Building a Second Marriage Estate Plan That Works
At Bordeaux Legacy Law, we understand second marriages because we live them. We help couples navigate these complex dynamics with:
- Clear analysis of separate vs. community property
- Trust structures that balance spouse and children's needs
- Coordination between each spouse's plan
- Regular reviews as your family evolves
Frequently Asked Questions
Do we need a prenuptial agreement if we're doing estate planning?
They serve different purposes. A prenuptial agreement addresses property division if you divorce. Estate planning addresses what happens if you die. Many second-marriage couples benefit from both, and they should be coordinated to avoid conflicts.
Can my new spouse change my estate plan after I die?
If you leave assets outright to your spouse, they have complete control and can do whatever they want—including changing their own plan to exclude your children. A trust with clear terms and independent trustee protection prevents this.
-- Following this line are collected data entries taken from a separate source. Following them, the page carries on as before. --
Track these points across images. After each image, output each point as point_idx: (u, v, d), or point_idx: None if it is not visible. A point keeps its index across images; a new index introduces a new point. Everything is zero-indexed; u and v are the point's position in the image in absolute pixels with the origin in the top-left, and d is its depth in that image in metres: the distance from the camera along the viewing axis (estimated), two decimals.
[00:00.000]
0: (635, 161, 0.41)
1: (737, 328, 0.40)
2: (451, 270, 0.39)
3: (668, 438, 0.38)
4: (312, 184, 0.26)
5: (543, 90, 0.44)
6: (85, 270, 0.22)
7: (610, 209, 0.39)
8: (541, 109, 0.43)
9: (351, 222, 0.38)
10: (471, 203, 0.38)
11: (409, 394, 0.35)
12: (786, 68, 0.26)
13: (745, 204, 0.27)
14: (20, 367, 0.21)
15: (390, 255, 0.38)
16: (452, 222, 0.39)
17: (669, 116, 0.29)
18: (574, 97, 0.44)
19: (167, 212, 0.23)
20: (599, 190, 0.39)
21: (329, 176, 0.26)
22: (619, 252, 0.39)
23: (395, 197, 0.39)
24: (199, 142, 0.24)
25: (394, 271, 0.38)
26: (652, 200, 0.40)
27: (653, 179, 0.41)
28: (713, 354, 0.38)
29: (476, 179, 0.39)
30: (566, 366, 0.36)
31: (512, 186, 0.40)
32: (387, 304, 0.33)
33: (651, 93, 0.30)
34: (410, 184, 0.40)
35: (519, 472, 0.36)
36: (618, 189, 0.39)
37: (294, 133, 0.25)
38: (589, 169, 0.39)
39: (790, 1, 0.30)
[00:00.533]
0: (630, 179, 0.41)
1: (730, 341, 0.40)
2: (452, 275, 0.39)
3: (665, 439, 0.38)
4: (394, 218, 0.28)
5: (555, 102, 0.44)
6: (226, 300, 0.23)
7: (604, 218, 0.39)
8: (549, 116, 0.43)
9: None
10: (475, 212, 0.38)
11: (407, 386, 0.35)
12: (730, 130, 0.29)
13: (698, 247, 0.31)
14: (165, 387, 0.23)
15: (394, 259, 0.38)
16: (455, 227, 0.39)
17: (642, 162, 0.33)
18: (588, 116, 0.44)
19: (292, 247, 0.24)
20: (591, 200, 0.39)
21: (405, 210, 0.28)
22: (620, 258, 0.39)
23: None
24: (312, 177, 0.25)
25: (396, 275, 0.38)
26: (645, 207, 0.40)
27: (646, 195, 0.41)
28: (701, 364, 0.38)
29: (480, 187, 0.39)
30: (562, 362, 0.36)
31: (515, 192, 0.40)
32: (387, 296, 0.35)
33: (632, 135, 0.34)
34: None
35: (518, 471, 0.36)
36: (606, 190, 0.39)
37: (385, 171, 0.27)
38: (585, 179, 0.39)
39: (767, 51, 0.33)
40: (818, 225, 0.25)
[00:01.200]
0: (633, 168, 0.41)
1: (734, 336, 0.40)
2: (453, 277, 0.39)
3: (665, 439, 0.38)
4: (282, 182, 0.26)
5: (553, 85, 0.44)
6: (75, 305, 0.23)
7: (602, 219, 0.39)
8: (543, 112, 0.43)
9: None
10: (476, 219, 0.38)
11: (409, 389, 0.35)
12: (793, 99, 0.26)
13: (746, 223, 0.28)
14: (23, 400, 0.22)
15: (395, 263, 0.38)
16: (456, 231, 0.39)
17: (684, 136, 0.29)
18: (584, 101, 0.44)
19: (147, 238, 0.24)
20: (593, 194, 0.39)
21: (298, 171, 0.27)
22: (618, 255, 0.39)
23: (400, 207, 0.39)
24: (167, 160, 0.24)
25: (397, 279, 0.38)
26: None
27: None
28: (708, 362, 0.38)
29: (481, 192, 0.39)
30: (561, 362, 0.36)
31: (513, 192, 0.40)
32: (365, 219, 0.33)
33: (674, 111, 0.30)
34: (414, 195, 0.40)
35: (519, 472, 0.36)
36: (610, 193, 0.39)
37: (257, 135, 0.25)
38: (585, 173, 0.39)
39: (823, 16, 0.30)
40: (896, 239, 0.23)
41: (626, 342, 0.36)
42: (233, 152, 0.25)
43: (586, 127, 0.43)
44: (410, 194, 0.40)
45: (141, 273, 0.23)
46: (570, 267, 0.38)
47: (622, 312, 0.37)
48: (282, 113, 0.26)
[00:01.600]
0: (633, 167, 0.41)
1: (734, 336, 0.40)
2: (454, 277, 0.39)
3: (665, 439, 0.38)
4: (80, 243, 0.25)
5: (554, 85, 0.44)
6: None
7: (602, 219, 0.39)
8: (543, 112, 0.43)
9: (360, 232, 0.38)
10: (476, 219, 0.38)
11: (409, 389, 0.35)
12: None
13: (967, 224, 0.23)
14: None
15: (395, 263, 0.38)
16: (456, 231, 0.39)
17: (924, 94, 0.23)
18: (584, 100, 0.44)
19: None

What if my children don't get along with my new spouse?
This is common and makes trustee selection even more important. Consider an independent professional trustee who has no loyalty to either side. Also ensure your trust has clear terms that limit discretion and potential for conflict.
Should we have separate or joint estate plans?
Many second-marriage couples benefit from separate trusts for separate property, with coordination on shared assets. This allows each spouse to provide for their own children while still planning together for community property.